I feel like I'm missing something extremely obvious - pyk.save_tiktok_by_keyword (with save videos enabled) was working fine all day, now suddenly errors out immediately due to no item_list?
KeyError: 'item_list'
Stopped at cursor= 0
Other functions still seem to be working fine so I don't think I've been banned by tiktok
@idksomethinggeneric If you've been running it all day, my guess is TT might be throttling your usage. You can troubleshoot this by plugging any video URL into get_tiktok_json
and inspecting the resulting JSON object. It should be quite large, but if it's small and/or conveys a message like this:
{
"status_code":2484,
"status_msg":"Too many attempts. Try again in 1 hour.",
}
...you should probably give it some time.
Any body have same issue now? When i request with full cookie after tiktok login, response from API https://www.tiktok.com/api/search/item/full/ got Blank response with status 200
Have you gone back to the tiktok website? You should be logged in and you sometimes get a captcha you need to solve. Only then your cookies are valid to make requests. The api annoyingly almost always returns 200.
@JBGruber, of course.. i was check to tiktok.com, and copy new cookie but same result. Are you have same issue or work normally?

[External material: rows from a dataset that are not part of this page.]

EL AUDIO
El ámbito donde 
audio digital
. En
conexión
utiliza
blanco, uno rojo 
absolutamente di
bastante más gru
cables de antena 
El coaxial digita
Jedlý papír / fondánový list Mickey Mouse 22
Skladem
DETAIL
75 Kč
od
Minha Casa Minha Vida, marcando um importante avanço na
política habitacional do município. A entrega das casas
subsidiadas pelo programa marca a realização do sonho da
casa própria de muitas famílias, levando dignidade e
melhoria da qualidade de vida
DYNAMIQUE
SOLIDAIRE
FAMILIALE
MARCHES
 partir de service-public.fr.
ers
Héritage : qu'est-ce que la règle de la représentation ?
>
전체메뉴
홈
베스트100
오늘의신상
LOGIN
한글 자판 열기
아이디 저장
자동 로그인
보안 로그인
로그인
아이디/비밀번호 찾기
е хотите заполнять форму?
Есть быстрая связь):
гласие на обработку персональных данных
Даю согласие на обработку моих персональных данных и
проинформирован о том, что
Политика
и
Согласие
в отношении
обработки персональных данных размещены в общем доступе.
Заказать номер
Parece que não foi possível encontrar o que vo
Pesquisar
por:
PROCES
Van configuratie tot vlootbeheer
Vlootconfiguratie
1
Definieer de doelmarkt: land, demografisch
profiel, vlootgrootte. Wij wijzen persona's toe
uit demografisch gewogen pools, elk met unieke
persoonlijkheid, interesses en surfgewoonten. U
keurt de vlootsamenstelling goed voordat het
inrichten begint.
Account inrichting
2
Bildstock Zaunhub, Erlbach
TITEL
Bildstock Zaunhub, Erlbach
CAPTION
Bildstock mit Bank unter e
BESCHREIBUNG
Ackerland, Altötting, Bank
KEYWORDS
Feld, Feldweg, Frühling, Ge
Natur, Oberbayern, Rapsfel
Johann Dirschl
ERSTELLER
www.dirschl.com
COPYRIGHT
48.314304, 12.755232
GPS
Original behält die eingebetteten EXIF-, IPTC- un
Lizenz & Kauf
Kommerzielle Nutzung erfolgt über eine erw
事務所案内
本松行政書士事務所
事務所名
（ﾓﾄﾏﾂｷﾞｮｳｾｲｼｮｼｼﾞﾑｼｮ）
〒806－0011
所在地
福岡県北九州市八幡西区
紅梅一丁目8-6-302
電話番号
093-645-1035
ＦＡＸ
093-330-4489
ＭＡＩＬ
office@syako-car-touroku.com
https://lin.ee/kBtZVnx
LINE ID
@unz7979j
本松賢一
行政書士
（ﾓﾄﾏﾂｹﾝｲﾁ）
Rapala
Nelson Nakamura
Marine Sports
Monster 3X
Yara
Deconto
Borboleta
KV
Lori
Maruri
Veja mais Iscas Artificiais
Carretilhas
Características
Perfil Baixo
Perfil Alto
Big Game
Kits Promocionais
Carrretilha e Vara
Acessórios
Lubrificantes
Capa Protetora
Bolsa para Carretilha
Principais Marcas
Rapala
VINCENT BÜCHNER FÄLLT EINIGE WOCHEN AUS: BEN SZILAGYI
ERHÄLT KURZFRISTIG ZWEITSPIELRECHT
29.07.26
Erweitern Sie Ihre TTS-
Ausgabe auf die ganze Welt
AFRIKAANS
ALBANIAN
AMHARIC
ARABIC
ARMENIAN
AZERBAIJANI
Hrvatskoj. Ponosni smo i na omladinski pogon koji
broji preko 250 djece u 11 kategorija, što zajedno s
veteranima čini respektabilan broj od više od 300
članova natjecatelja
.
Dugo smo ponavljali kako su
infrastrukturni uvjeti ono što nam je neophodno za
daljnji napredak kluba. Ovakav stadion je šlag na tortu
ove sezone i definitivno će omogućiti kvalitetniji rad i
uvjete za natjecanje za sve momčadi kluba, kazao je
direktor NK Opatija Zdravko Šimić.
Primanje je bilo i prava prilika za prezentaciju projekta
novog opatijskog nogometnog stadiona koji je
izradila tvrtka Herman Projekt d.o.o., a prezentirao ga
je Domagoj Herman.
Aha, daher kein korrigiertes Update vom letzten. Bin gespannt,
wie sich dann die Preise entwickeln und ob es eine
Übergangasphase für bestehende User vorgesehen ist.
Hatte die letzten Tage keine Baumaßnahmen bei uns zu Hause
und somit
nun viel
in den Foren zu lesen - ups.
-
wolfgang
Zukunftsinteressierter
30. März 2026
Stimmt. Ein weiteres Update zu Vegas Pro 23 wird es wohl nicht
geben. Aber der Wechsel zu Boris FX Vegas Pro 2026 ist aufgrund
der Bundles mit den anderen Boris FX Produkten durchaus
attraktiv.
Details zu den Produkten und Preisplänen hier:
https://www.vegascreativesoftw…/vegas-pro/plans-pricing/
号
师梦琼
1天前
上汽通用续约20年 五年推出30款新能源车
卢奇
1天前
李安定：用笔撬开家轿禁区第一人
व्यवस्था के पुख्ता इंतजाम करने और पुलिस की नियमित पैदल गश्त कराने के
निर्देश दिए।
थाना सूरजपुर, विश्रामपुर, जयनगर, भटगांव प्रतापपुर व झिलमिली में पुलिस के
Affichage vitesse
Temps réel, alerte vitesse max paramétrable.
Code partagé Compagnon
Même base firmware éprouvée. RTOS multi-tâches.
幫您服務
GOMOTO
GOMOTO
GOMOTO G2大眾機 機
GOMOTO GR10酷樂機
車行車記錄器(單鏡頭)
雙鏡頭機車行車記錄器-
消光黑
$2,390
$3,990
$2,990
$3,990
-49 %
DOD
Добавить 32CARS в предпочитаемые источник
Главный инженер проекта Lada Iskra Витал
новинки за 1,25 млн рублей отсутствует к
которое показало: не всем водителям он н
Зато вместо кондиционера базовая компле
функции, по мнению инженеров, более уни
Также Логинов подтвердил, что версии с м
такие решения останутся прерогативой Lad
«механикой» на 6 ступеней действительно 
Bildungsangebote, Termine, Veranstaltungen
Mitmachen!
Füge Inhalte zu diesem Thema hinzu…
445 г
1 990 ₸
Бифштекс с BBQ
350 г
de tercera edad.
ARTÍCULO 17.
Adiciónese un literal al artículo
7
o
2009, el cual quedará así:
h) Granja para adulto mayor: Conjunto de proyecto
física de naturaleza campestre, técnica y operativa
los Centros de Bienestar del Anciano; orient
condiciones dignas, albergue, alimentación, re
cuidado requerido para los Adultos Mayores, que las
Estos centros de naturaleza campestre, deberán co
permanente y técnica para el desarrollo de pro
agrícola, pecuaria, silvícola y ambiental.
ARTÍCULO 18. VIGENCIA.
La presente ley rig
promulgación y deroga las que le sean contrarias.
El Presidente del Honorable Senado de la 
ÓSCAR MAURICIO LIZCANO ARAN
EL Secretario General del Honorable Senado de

Thanks for all your hard work in this module! I've been using it to scrape TikTok videos by hashtag for a research study, but today when I try to run save_hashtag_video_urls() with any hashtag, I keep getting the following output:
and it keeps repeating. I'm still able to use the other functions, and I first noticed this issue around 12 pm CDT today. Would this be an issue with the TikTok API changing?